Cette réussite merveilleuse de Polyeucte a son secret et son explication - et ce mystère comme celui de la genèse du Cid est d'ordre amical. Entre Cinna et Polyeucte, Corneille a fréquenté assidûment chez un nouveau venu à Rouen, un nouvel intendant des finances, M. Etienne Pascal, venu d'Auvergne avec son fils Blaise, sa fille Gilberte, fiancée, et la dernière, Jacqueline, précoce en tout, en poésie et en dévotion. Comment ne pas imaginer entre Corneille mûr et le jeune Blaise Pascal de ces entretiens brûlants dont l'incandescence allait porter l'inspiration de Polyeucte à un degré indépassable ? C'est le zénith d'un génie et ce zénith est bien, pour une fois, au point le plus ardent et le plus haut d'un univers.

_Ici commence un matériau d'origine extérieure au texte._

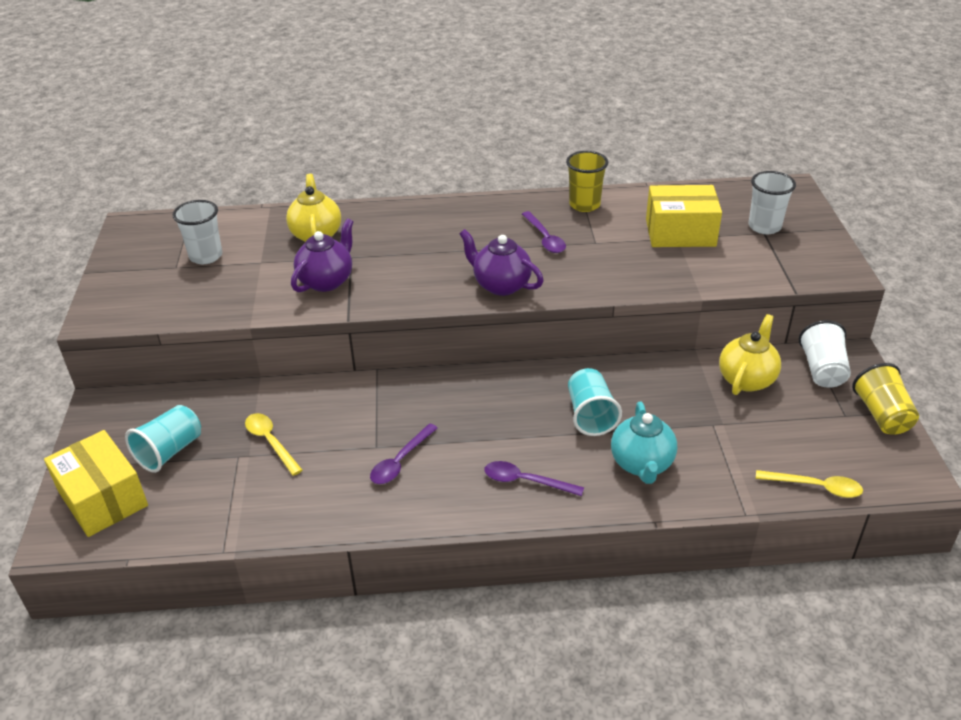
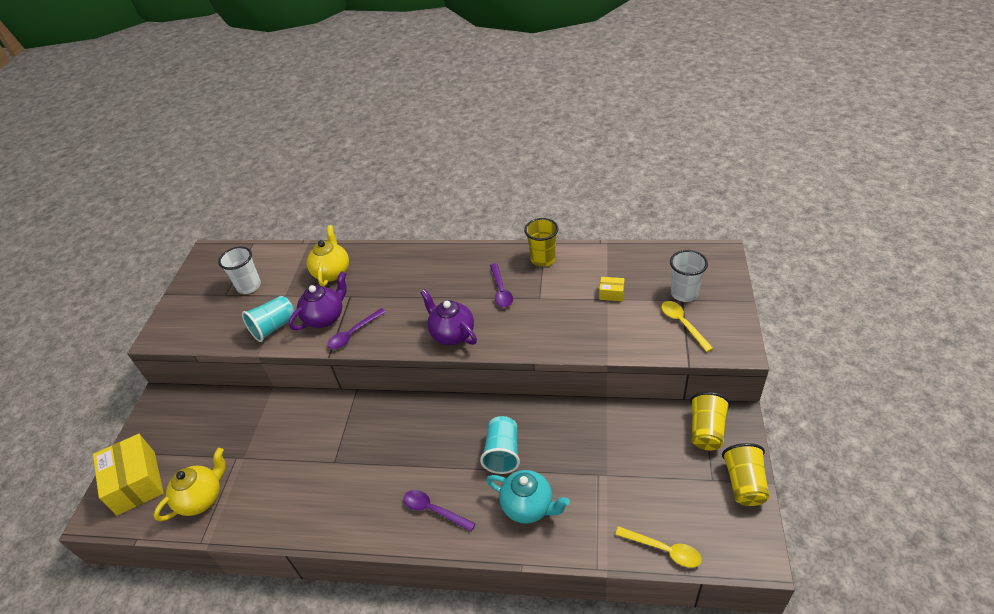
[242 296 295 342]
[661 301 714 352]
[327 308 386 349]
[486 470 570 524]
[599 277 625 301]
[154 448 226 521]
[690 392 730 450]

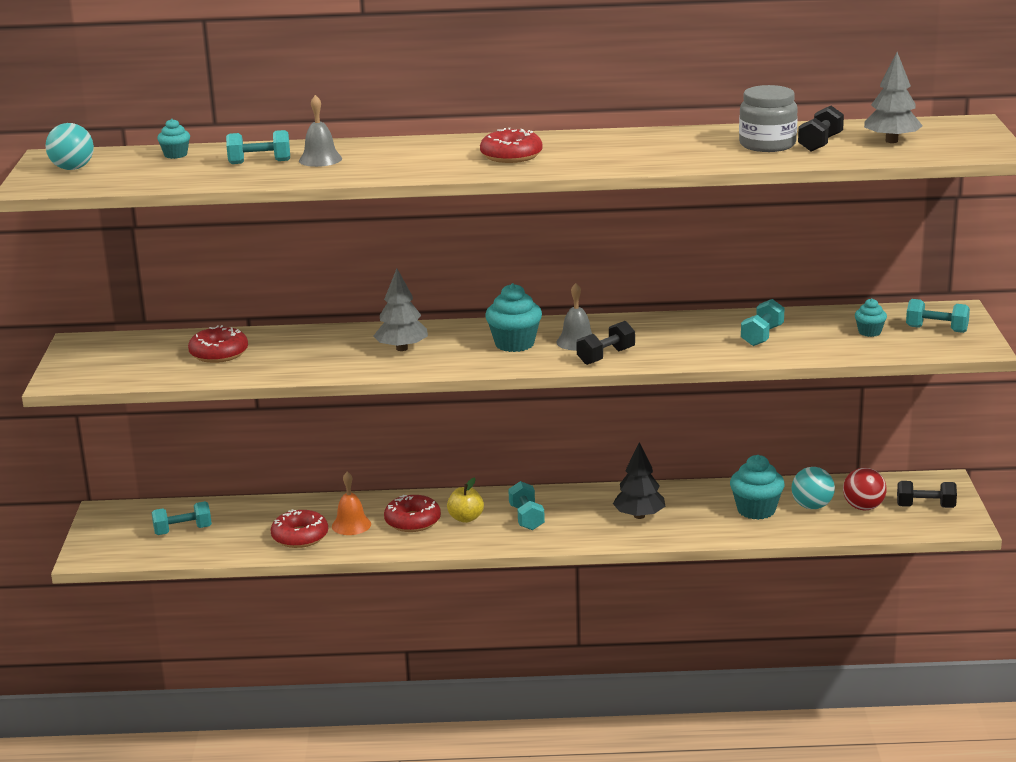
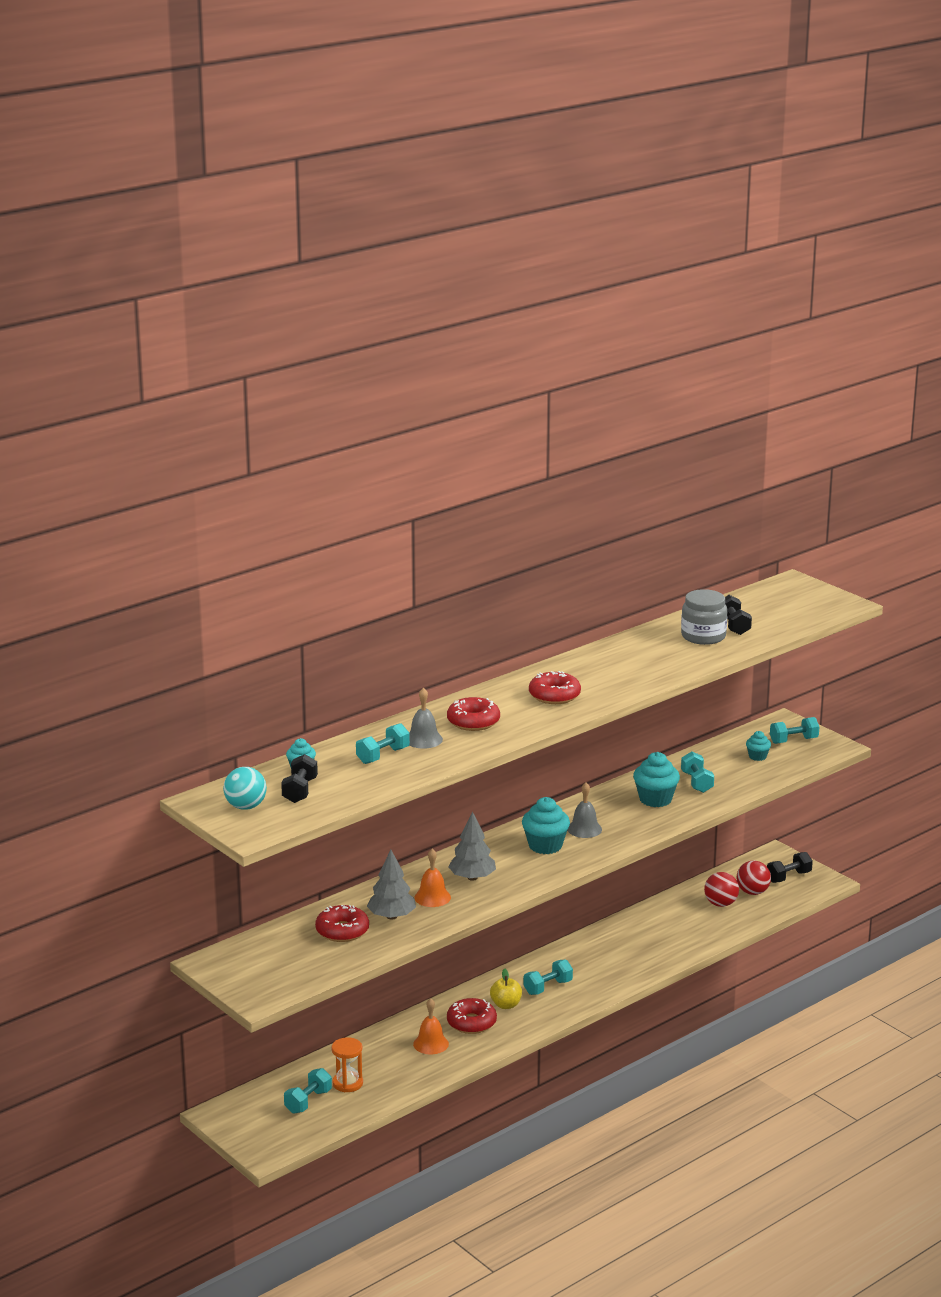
[447 697 500 731]
[523 959 573 995]
[281 754 318 803]
[613 442 665 519] (first image)
[633 752 680 807]
[704 872 739 907]
[367 850 416 920]
[331 1037 363 1092]
[414 849 451 907]

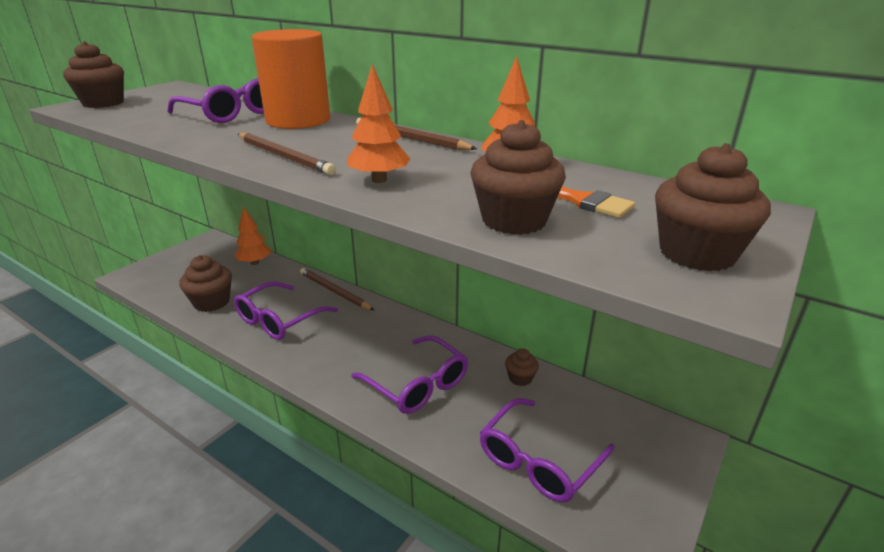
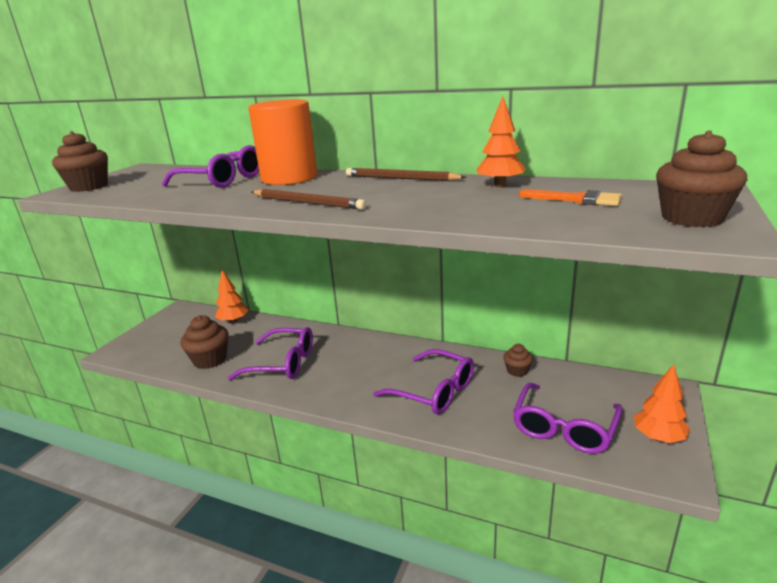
[228 327 313 380]
[300 268 374 310] (first image)
[634 364 690 443]
[470 120 566 235] (first image)

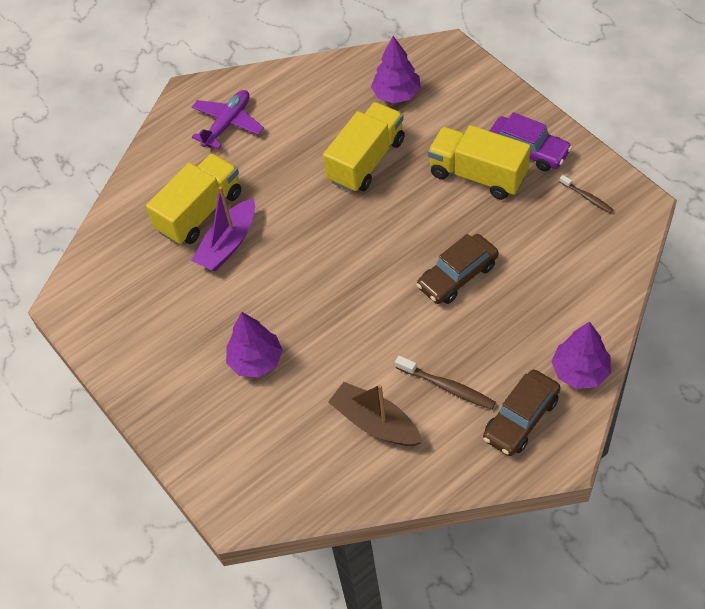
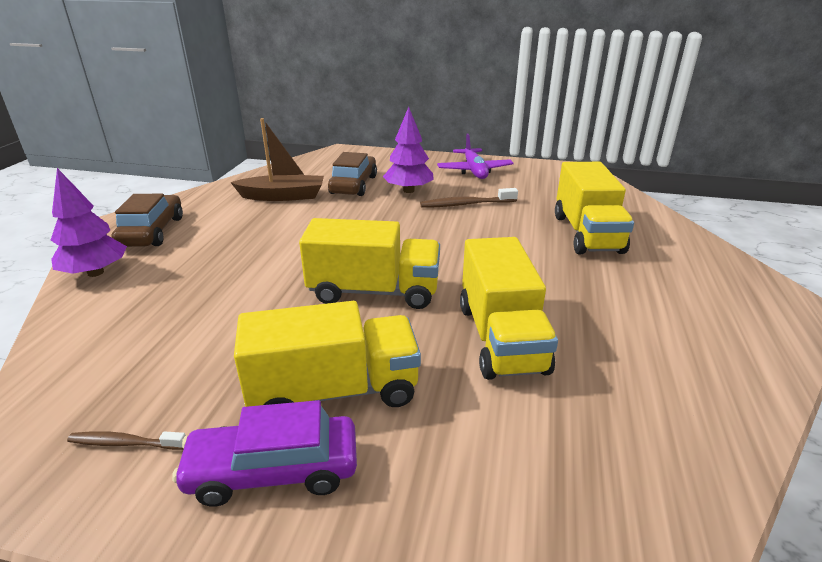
[191 186 255 271] (first image)
[437 134 514 179]
[371 36 421 103] (first image)
[420 188 518 208]
[328 152 377 196]
[299 218 440 309]

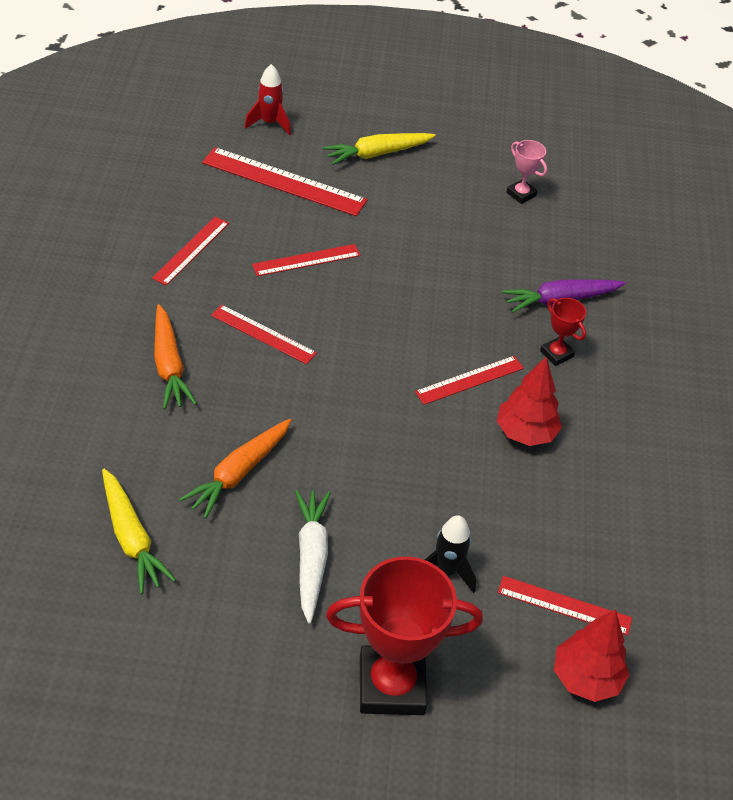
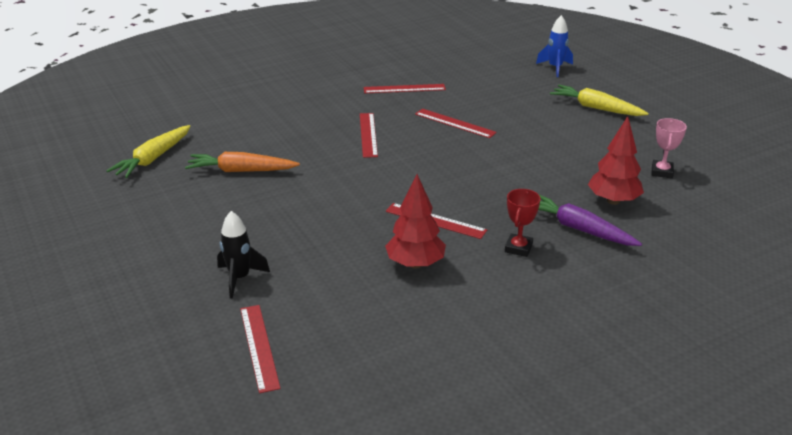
[154 304 197 409] (first image)
[202 147 367 216] (first image)
[536 15 573 77]
[295 490 331 624] (first image)
[326 556 483 715] (first image)
[588 116 644 205]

Troisième moment. Racine a triomphé partout et le public, envoûté par le nouvel enchanteur, s'est détourné de ces beautés pleines que louait encore, que réclamait dans la fidélité de l'exil, Saint-Evremont. Corneille écrit et fait jouer Surena. Les Parisiens ont pu l'an dernier assister à une série de représentations inattendues de ce « four » qui détourna pour jamais Corneille du théâtre. Ils se trouvèrent en face de la grandeur brute, celle où l'on se cogne. Grandeur, brute, non pas grandeur brutale. Ces personnages parallèles et inflexibles comme des épées étaient d'une politesse parfaite. Ne faudrait-il pas dire d'un « poli » parfait ? Surena, la princesse Eurydice, le roi, c'est une exposition d'âmes (ou d'armes) dont il s'agit d'admirer la trempe, d'éprouver la qualité d'acier. Aucune concession aux faiblesses, mais non plus aux révoltes inutiles. Si la princesse Eurydice ne consent pas à cacher son amour pour Surena, elle ne glisse pas jusqu'à le déclarer. Le général Surena précise : « Ce qu'on jalouse, qu'on veut détruire avec moi, ce n'est pas un amant ou un rival politique dangereux, c'est ma valeur, cette chose que je représente et qui me dépasse. »

Comment ne pas reconnaître sous les traits du jeune général des Parthes, condamné à disparaître par l'éclat de sa valeur même, le vieux lion glorieux, dont la puissance excède le nouveau siècle plus énervé, le vieux lion, Pierre Corneille ? Surena jette dans l'oeuvre du poète les feux d'un couchant incomparable. Il y a chez tous les grands créateurs de l'art, musiciens, peintres, écrivains, un moment que je voudrais appeler l'âge d'or, celui où le pinceau, la plume, la baguette d'orchestre, paraissent avoir acquis la vertu du sceptre de Midas : changer en or tout ce qu'ils touchent. Je pense aux Titiens de la dernière période, où les personnages ne sont plus que des gerbes d'or en fusion, aux Rembrandts de la vieillesse, au dernier acte de Parsifal, aux scènes suprêmes du second Faust. Surena participe à cette transmutation d'ordre divin. Contemplons en lui un miracle unique de notre littérature ; d'une part, un art achevé, souple, rompu à tous les exercices et à toutes les expériences, enrichi, orienté par les feux couchants de la maturité, et, sous cette armure d'or, la maigreur ardente, l'âme absolue, le coeur fou qui, depuis le Cid, n'a pas diminué d'un battement et n'a battu que pour les grandes choses.

Le spectateur de Surena au sortir du théâtre se trouve dans cet état de dilatation de l'âme que donne seule la musique la plus haute. Dans Surena, ce sont les caractères qui chantent. Il semble que des rossignols mélodieux et déchirants viennent se grouper au plus haut d'une oeuvre française solide, profuse et large comme un arbre, mais à laquelle il manquait peut-être cette grâce finale de la musique qui la couronne au moment d'entrer dans la nuit."

                                            extrait de "Fortune Virile" (André Fraigneau) 1944.